Contacté par Le Temps, le géant du négoce, qui se dit «confiant dans sa position», s’en tient à sa version, citant un document de la police fédérale, de novembre 2012, concluant à la collaboration de deux employés de Gunvor «en vue d’un enrichissement indu en profitant du manque de rigueur et de contrôle de leur employeur».

Le négociant rappelle, en outre, que la procédure n’est pas classée mais suspendue et que la référence a des procédures de validations internes «démontre que Gunvor a des systèmes de contrôle et des protocoles», avant de conclure: «Clairement, nos procédures de contrôle internes ont été manipulées».

Plusieurs procédures pénales

De son côté, le MPC refuse de s’exprimer sur le document judiciaire en notre possession et rappelle que «la présomption d’innocence prévaut». Il confirme mener «plusieurs procédures pénales dans le contexte évoqué, notamment pour soupçon de blanchiment d’argent».

Elles visent un ex-employé de Gunvor pour soupçon d’escroquerie, un collaborateur tiers pour soupçon de gestion déloyale et abus de confiance. «Dans ce contexte, basé sur des résultats de l’instruction pénale en cours, le MPC a également mis en prévention les sociétés Gunvor International B.V., Amsterdam, succursale de Genève et Gunvor SA», pour carences organisationnelles liées à de possibles actes constitutifs de corruption d’agents publics étrangers.

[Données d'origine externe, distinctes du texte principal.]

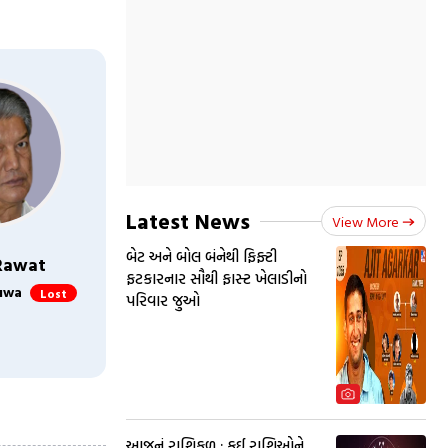
Latest News
View More
બેટ અને બોલ બંનેથી ફિફ્ટી
Rawat
ફટકારનાર સૌથી ફાસ્ટ ખેલાડીનો
uwa
Lost
પરિવાર જુઓ
આજનું રાશિફળ : કઈ રાશિઓને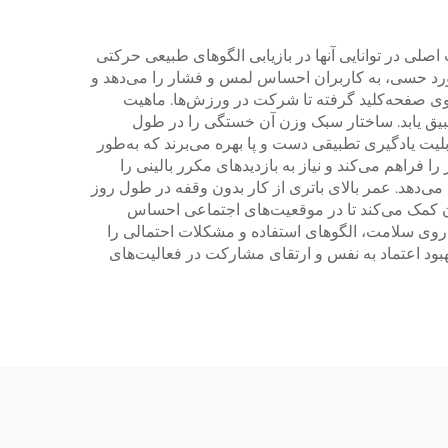
صلی در توانایی آنها در بازیابی الگوهای طبیعی حرکتی
زخورد حسی، به کاربران احساس لمس و فشار را می‌دهد و
ن روی صفحه‌کلید گرفته تا شرکت در ورزش‌ها. ماهیت
طبیق یابد. ساختار سبک وزن آن خستگی را در طول
بلیت یادگیری تطبیقی دست و پا بهره می‌برند که به‌طور
 فراهم می‌کند و نیاز به بازدیدهای مکرر بالینی را
می‌دهد. عمر بالای باتری از کار بدون وقفه در طول روز
ان کمک می‌کند تا در موقعیت‌های اجتماعی احساس
ر روی سلامت، الگوهای استفاده و مشکلات احتمالی را
بهبود اعتماد به نفس و ارتقای مشارکت در فعالیت‌های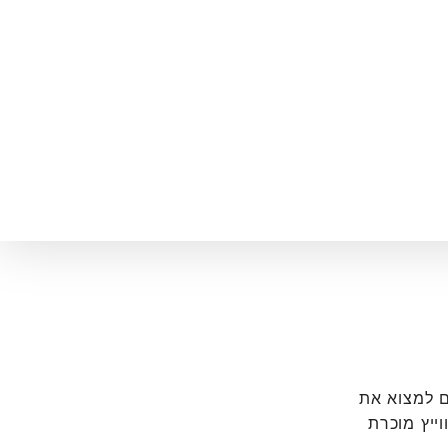
לעזור לכם למצוא את
ייץ מוכרת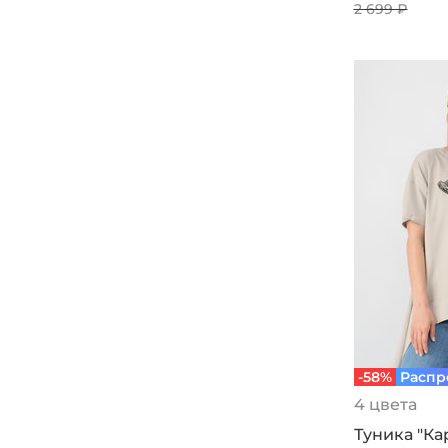
2 699 ₽
-58%
Распр
4 цвета
Туника "Ка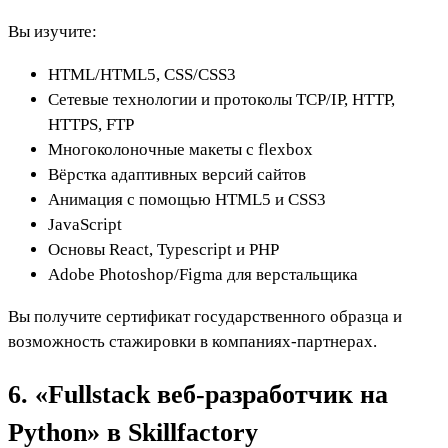
Вы изучите:
HTML/HTML5, CSS/CSS3
Сетевые технологии и протоколы TCP/IP, HTTP,
HTTPS, FTP
Многоколоночные макеты с flexbox
Вёрстка адаптивных версий сайтов
Анимация с помощью HTML5 и CSS3
JavaScript
Основы React, Typescript и PHP
Adobe Photoshop/Figma для верстальщика
Вы получите сертификат государственного образца и
возможность стажировки в компаниях-партнерах.
6. «Fullstack веб-разработчик на
Python» в Skillfactory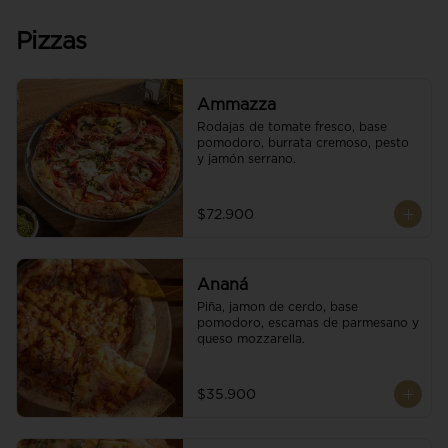
Pizzas
Ammazza
Rodajas de tomate fresco, base 
pomodoro, burrata cremoso, pesto 
y jamón serrano.
$72.900
Ananá
Piña, jamon de cerdo, base 
pomodoro, escamas de parmesano y 
queso mozzarella.
$35.900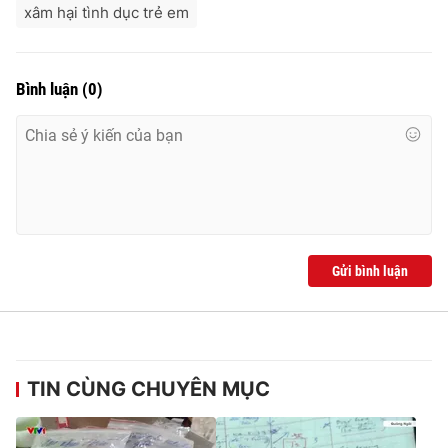
xâm hại tình dục trẻ em
Bình luận
(
0
)
Gửi bình luận
TIN CÙNG CHUYÊN MỤC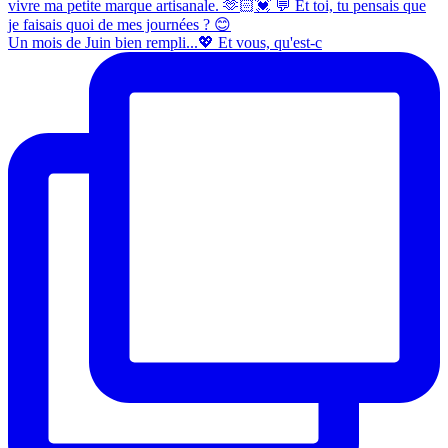
Un mois de Juin bien rempli...💖 Et vous, qu'est-c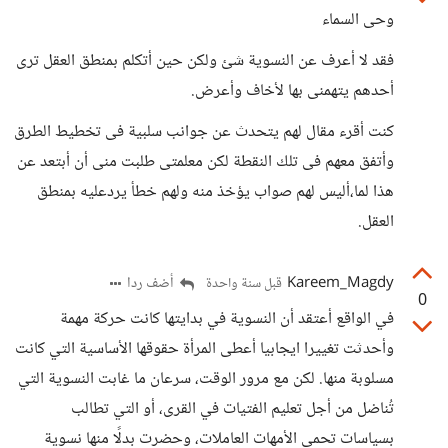
وحى السماء
فقد لا أعرف عن النسوية شئ ولكن حين أتكلم بمنطق العقل ترى
أحدهم يتهمنى بها لأخاف وأعرض.
كنت أقرء مقال لهم يتحدث عن جوانب سلبية فى تخطيط الطرق
وأتفق معهم فى تلك النقطة لكن معلمتى طلبت منى أن أبتعد عن
هذا لما،أليس لهم صواب يؤخذ منه ولهم خطأ يردعليه بمنطق
العقل.
Kareem_Magdy
أضف ردا
قبل سنة واحدة
0
في الواقع أعتقد أن النسوية في بدايتها كانت حركة مهمة
وأحدثت تغييرا ايجابيا أعطى المرأة حقوقها الأساسية التي كانت
مسلوبة منها. لكن مع مرور الوقت، سرعان ما غابت النسوية التي
تُناضل من أجل تعليم الفتيات في القرى، أو التي تطالب
بسياسات تحمي الأمهات العاملات، وحضرت بدلًا منها نسوية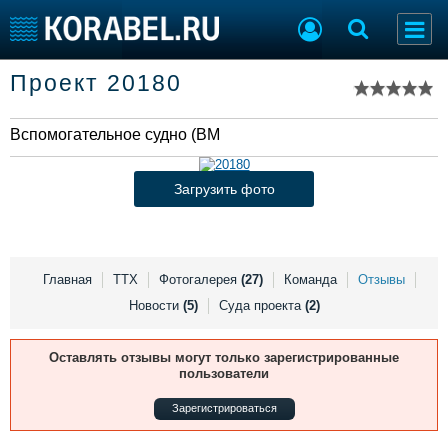
Список судов
Проект 20180
Тип судна
Добавить судно
Добавить проект
Вспомогательное судно (ВМФ)
Последние 100
Судостроение
Торговая площадка
Загрузить фото
Пульс
Доска объявлений
Новости
Продажа флота
Компании
Оборудование
Репутация
Изделия
Главная
ТТХ
Фотогалерея
(27)
Команда
Отзывы
Работа
Материалы
Новости
(5)
Суда проекта
(2)
Крюинг
Услуги
Журнал
Оставлять отзывы могут только зарегистрированные
Реклама
пользователи
Зарегистрироваться
Конференции
Флот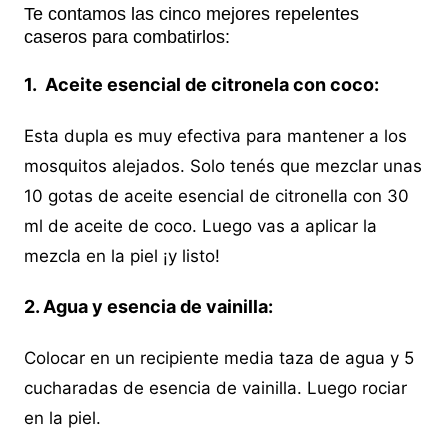
Te contamos las cinco mejores repelentes
caseros para combatirlos:
1. Aceite esencial de citronela con coco:
Esta dupla es muy efectiva para mantener a los
mosquitos alejados. Solo tenés que mezclar unas
10 gotas de aceite esencial de citronella con 30
ml de aceite de coco. Luego vas a aplicar la
mezcla en la piel ¡y listo!
2. Agua y esencia de vainilla:
Colocar en un recipiente media taza de agua y 5
cucharadas de esencia de vainilla. Luego rociar
en la piel.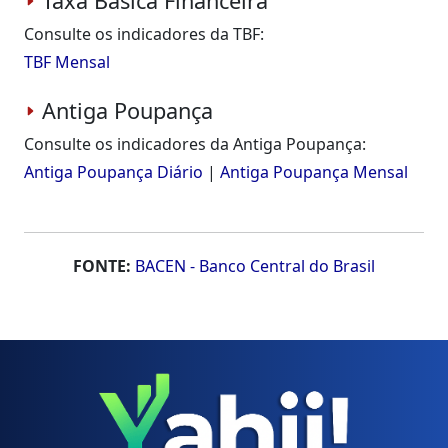
Taxa Básica Financeira
Consulte os indicadores da TBF:
TBF Mensal
Antiga Poupança
Consulte os indicadores da Antiga Poupança:
Antiga Poupança Diário
|
Antiga Poupança Mensal
FONTE:
BACEN - Banco Central do Brasil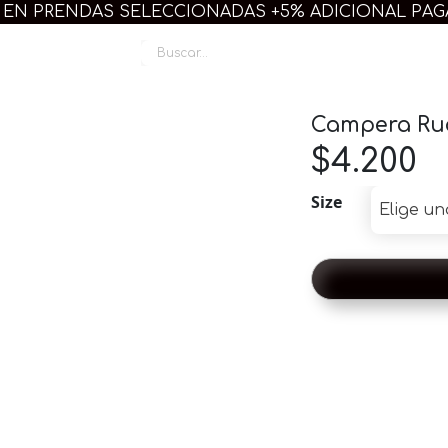
 EN PRENDAS SELECCIONADAS +5% ADICIONAL PA
Linda Plus
Campera Ru
$
4.200
Size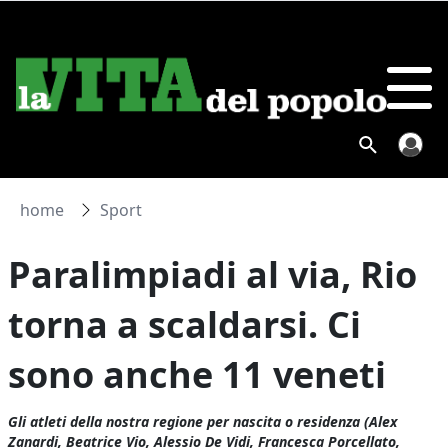
home
Sport
Paralimpiadi al via, Rio
torna a scaldarsi. Ci
sono anche 11 veneti
Gli atleti della nostra regione per nascita o residenza (Alex
Zanardi, Beatrice Vio, Alessio De Vidi, Francesca Porcellato,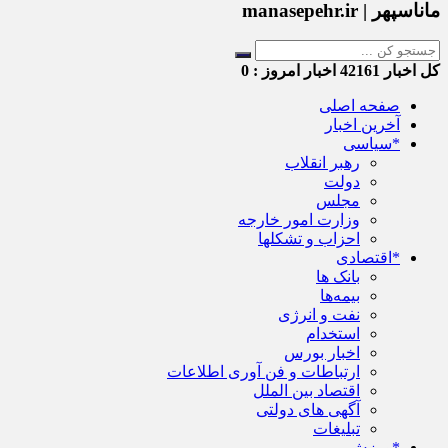
ماناسپهر | manasepehr.ir
کل اخبار
42161
اخبار امروز :
0
صفحه اصلی
آخرین اخبار
*سیاسی
رهبر انقلاب
دولت
مجلس
وزارت امور خارجه
احزاب و تشکلها
*اقتصادی
بانک ها
بیمه‌ها
نفت و انرژی
استخدام
اخبار بورس
ارتباطات و فن آوری اطلاعات
اقتصاد بین الملل
آگهی های دولتی
تبلیغات
*ورزش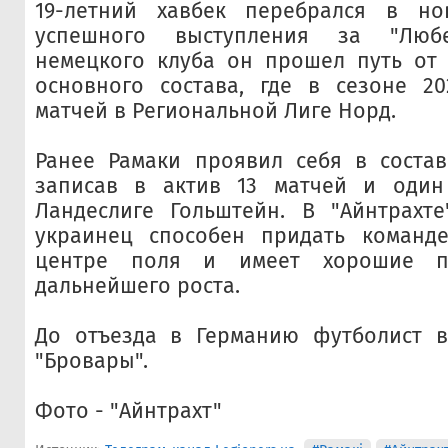
19-летний хавбек перебрался в н
успешного выступления за "Люб
немецкого клуба он прошел путь от 
основного состава, где в сезоне 20
матчей в Региональной Лиге Норд.
Ранее Рамаки проявил себя в состав
записав в актив 13 матчей и оди
Ландеслиге Гольштейн. В "Айнтрахте
украинец способен придать команде
центре поля и имеет хорошие п
дальнейшего роста.
До отъезда в Германию футболист 
"Бровары".
Фото - "Айнтрахт"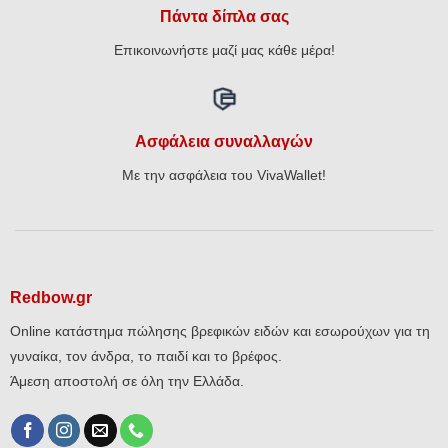
Πάντα δίπλα σας
Επικοινωνήστε μαζί μας κάθε μέρα!
Ασφάλεια συναλλαγών
Με την ασφάλεια του VivaWallet!
Redbow.gr
Online κατάστημα πώλησης βρεφικών ειδών και εσωρούχων για τη
γυναίκα, τον άνδρα, το παιδί και το βρέφος.
Άμεση αποστολή σε όλη την Ελλάδα.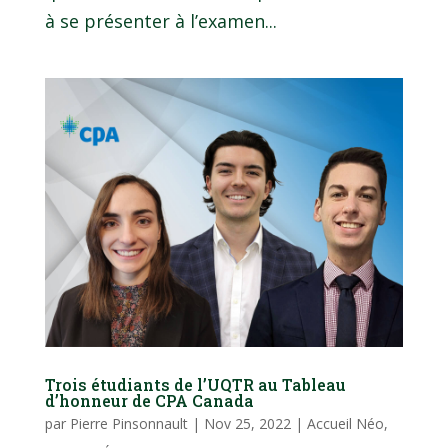
à se présenter à l’examen...
Trois étudiants de l’UQTR au Tableau
d’honneur de CPA Canada
par
Pierre Pinsonnault
|
Nov 25, 2022
|
Accueil Néo
,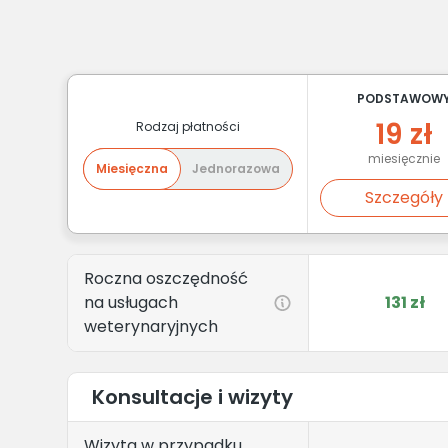
PODSTAWOW
19 zł
Rodzaj płatności
miesięcznie
Miesięczna
Jednorazowa
Szczegóły
Roczna oszczędność
na usługach
131 zł
weterynaryjnych
Konsultacje i wizyty
Wizyta w przypadku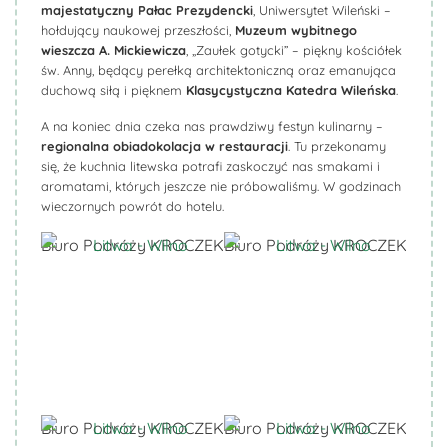
majestatyczny Pałac Prezydencki
, Uniwersytet Wileński –
hołdujący naukowej przeszłości,
Muzeum wybitnego
wieszcza A. Mickiewicza
, „Zaułek gotycki” – piękny kościółek
św. Anny, będący perełką architektoniczną oraz emanująca
duchową siłą i pięknem
Klasycystyczna Katedra Wileńska
.
A na koniec dnia czeka nas prawdziwy festyn kulinarny –
regionalna obiadokolacja w restauracji
. Tu przekonamy
się, że kuchnia litewska potrafi zaskoczyć nas smakami i
aromatami, których jeszcze nie próbowaliśmy. W godzinach
wieczornych powrót do hotelu.
Biuro Podróży KROCZEK
Biuro Podróży KROCZEK
Biuro Podróży KROCZEK
Biuro Podróży KROCZEK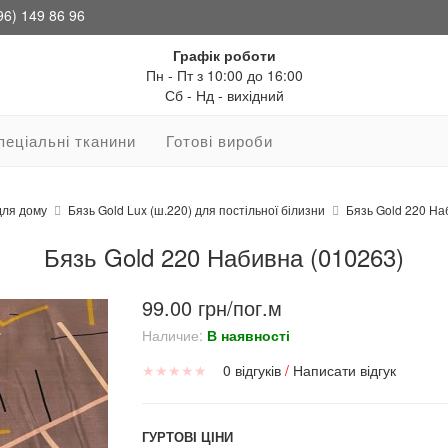
96) 149 86 96
Графік роботи
Пн - Пт з 10:00 до 16:00
Сб - Нд - вихідний
пеціальні тканини
Готові вироби
для дому
Бязь Gold Lux (ш.220) для постільної білизни
Бязь Gold 220 На
Бязь Gold 220 Набивна (010263)
99.00 грн/пог.м
Наличие:
В наявності
★
★
★
★
★
0 відгуків
/
Написати відгук
ГУРТОВІ ЦІНИ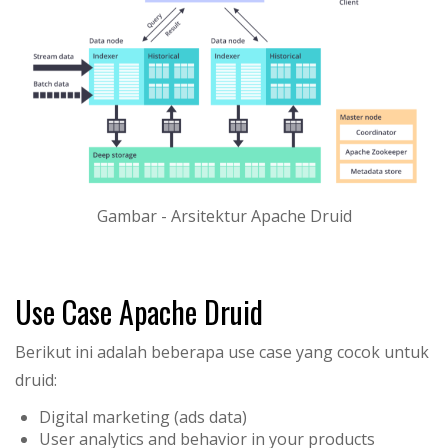
Gambar - Arsitektur Apache Druid
Use Case Apache Druid
Berikut ini adalah beberapa use case yang cocok untuk
druid:
Digital marketing (ads data)
User analytics and behavior in your products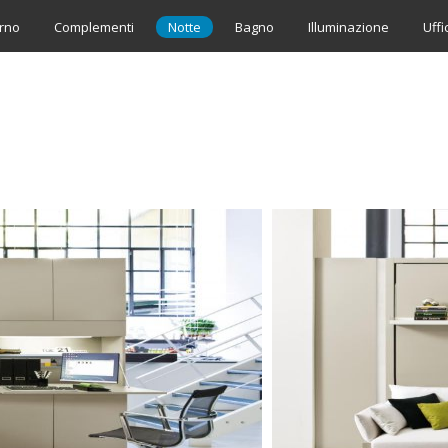
rno
Complementi
Notte
Bagno
Illuminazione
Uffi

Le MPC confirme avoir adressé des demandes d’entraide judiciaire à plusieurs pays. La semaine dernière, le bureau dubaïote de Gunvor a été perquisitionné par la police et des scellés ont été posés. Questionné par Le Temps, Gunvor précise qu’il s’agit d’une «procédure civile liée à une dispute autour d’un cargo» qui n’a «aucun lien» avec les affaires congolaises.

Modification: une précédente version de cet article faisait référence à «deux ex-collaborateurs» de Gunvor. Le statut de l'agent externe a été précisé vendredi matin.

Mise à jour: citation communiqué de presse PublicEye vendredi matin.